NextGen Knowledge Center

Strict Mode Enabled

This option is enabled by default to preserve the behavior of the clustering plugin upon upgrade to 3.12 or later.

When this option is enabled, the Advanced Clustering extension ensures that all channel operations (deploy/undeploy/start/stop/etc.) are fully synchronized across the entire cluster, meaning that only one deploy/start/etc operation can be running at any given time.
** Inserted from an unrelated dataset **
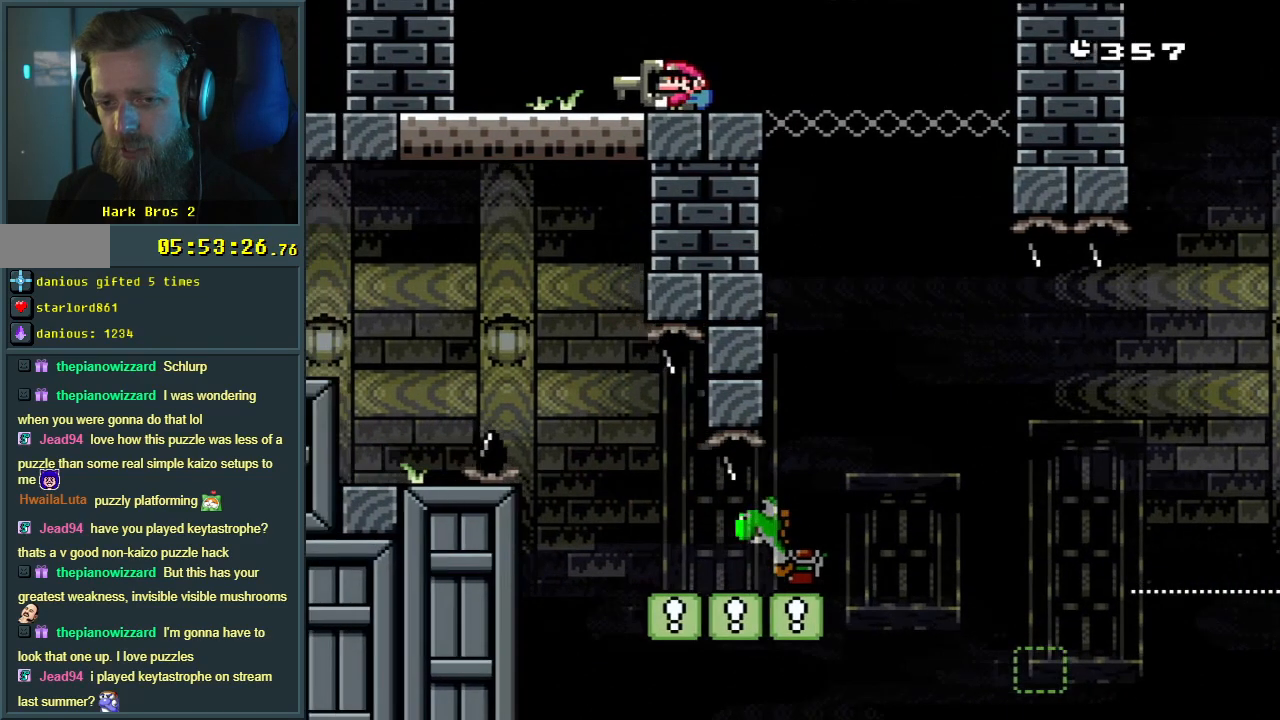
{"buttons": ["Y", "DPAD_DOWN"], "events": [[67, "DPAD_LEFT", "down"], [200, "DPAD_LEFT", "up"], [300, "DPAD_DOWN", "down"]]}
In addition, new servers that start up and attempt to join this cluster will be blocked by the following operations:

  • Other servers starting up / joining the cluster
  • Performing a channel deploy/undeploy/start/stop/pause/resume
  • Performing a connector start/stop task
  • Performing the Remove All Messages task for a channel
  • Performing the Remove Results task for a channel
  • Deleting a channel
  • Performing message recovery for an offline server

The clustering plugin does this by having each server obtain two locks as part of the startup process:

  • startupDeploy: This lock prevents other servers from entering the startup process at the same time, and also prevents the Remove All Messages task from being executed on a channel at the same time.
  • channelOperation: This lock prevents any other server from performing any deploy/undeploy/start/stop/pause/resume/halt/remove task on any channel across the entire cluster.
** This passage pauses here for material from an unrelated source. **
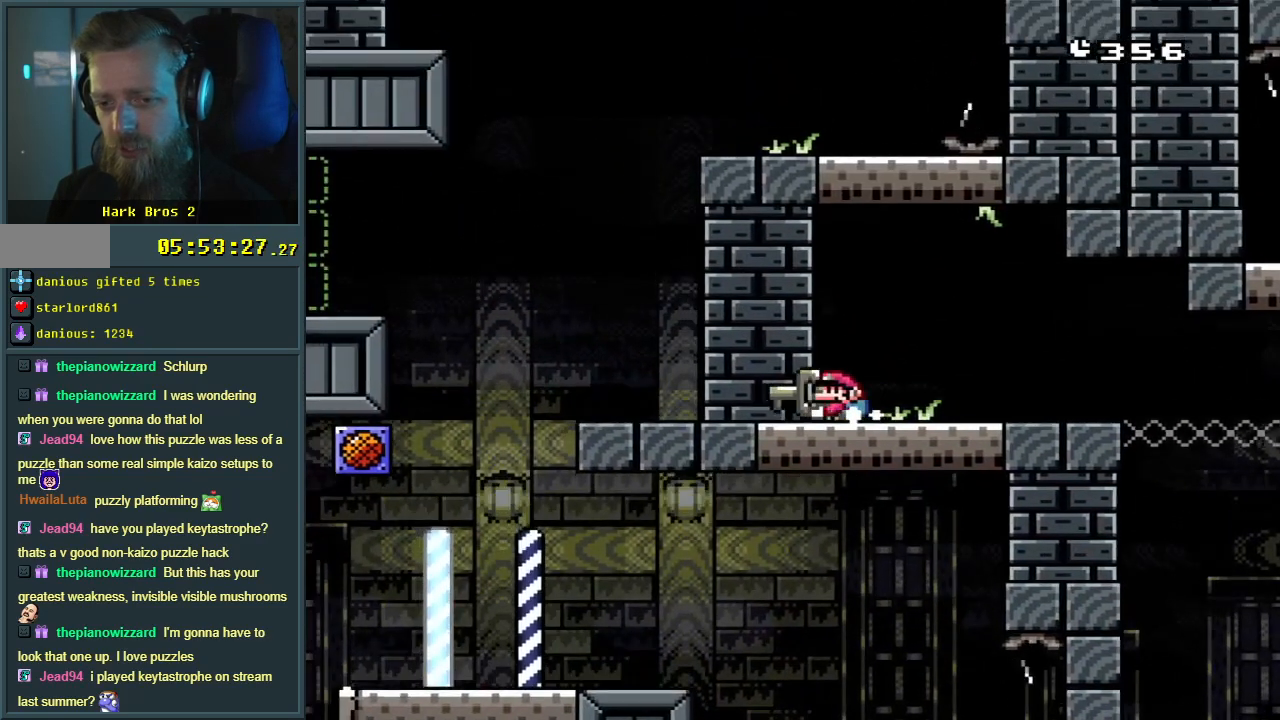
{"buttons": ["DPAD_RIGHT"], "events": [[83, "Y", "up"], [250, "DPAD_RIGHT", "down"], [267, "DPAD_DOWN", "up"]]}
After acquiring these two cluster-wide locks, the server will proceed to perform its initial deploy of all channels (whichever channels are currently deployed across the cluster). After all of these channels have finished deploying, the above two locks will be released. At that point other new nodes will then be able to join, and deploy/start/etc operations will be able to be performed on channels again.

Caveats:

This default strict mode is meant to prevent channels from getting out-of-sync across the cluster. However, it also means that when a server joins the cluster, it may be stuck in the starting state if there is already a channel operation running on another server. Or the opposite could be true, the new server could start joining the cluster and its initial deploy process could be taking a long time, blocking other servers from performing channel operations or other new servers from joining.